▶ [EXERCISE]
Below are the records. List every line holding the word "التسويق".

▶ [DATA FOR REVIEW]
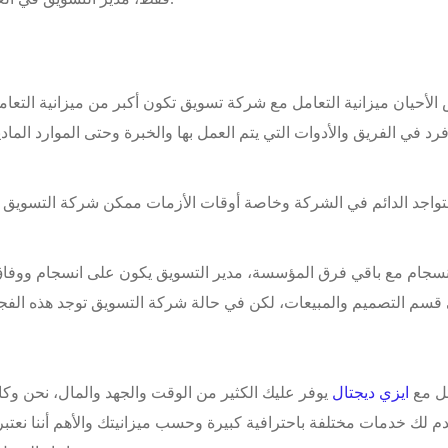
رد في الفريق والأدوات التي يتم العمل بها والخبرة وحتى الموارد الم
تواجد الدائم في الشركة وخاصة أوقات الأزمات ممكن شركة التسويق
انسجام مع باقي فرق المؤسسة، مدير التسويق يكون على انسجام ووفا
 قسم التصميم والمبيعات، لكن في حالة شركة التسويق توجد هذه الفج
مل مع
ايزي ديجتال
يوفر عليك الكثير من الوقت والجهد والمال، نحن وكا
م لك خدمات مختلفة باحترافية كبيرة وحسب ميزانيتك والأهم أننا نعتبر 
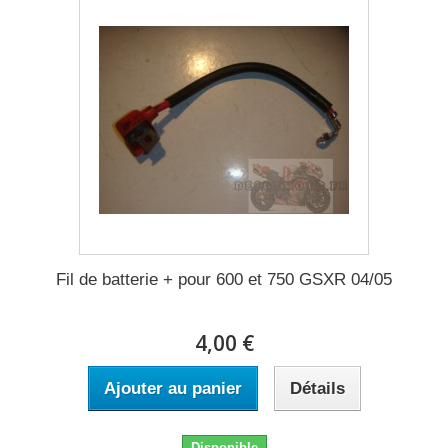
Fil de batterie + pour 600 et 750 GSXR 04/05
4,00 €
Ajouter au panier
Détails
Disponible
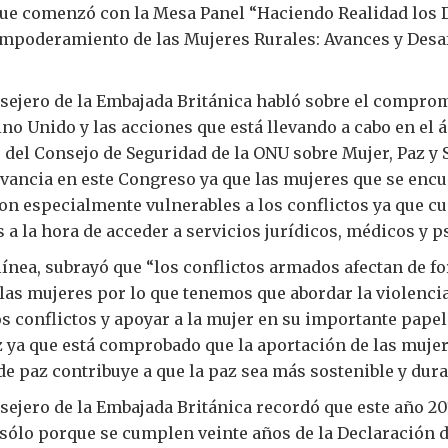
que comenzó con la Mesa Panel “Haciendo Realidad los
mpoderamiento de las Mujeres Rurales: Avances y Desaf
sejero de la Embajada Británica habló sobre el compro
no Unido y las acciones que está llevando a cabo en el á
 del Consejo de Seguridad de la ONU sobre Mujer, Paz y
evancia en este Congreso ya que las mujeres que se enc
on especialmente vulnerables a los conflictos ya que c
a la hora de acceder a servicios jurídicos, médicos y p
ínea, subrayó que “los conflictos armados afectan de f
as mujeres por lo que tenemos que abordar la violencia
s conflictos y apoyar a la mujer en su importante papel
z ya que está comprobado que la aportación de las mujer
e paz contribuye a que la paz sea más sostenible y dura
sejero de la Embajada Británica recordó que este año 20
sólo porque se cumplen veinte años de la Declaración d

▶ [WRITTEN SOLUTION]
تواجد الدائم في الشركة وخاصة أوقات الأزمات ممكن شركة التسويق
انسجام مع باقي فرق المؤسسة، مدير التسويق يكون على انسجام ووفا
 قسم التصميم والمبيعات، لكن في حالة شركة التسويق توجد هذه الفج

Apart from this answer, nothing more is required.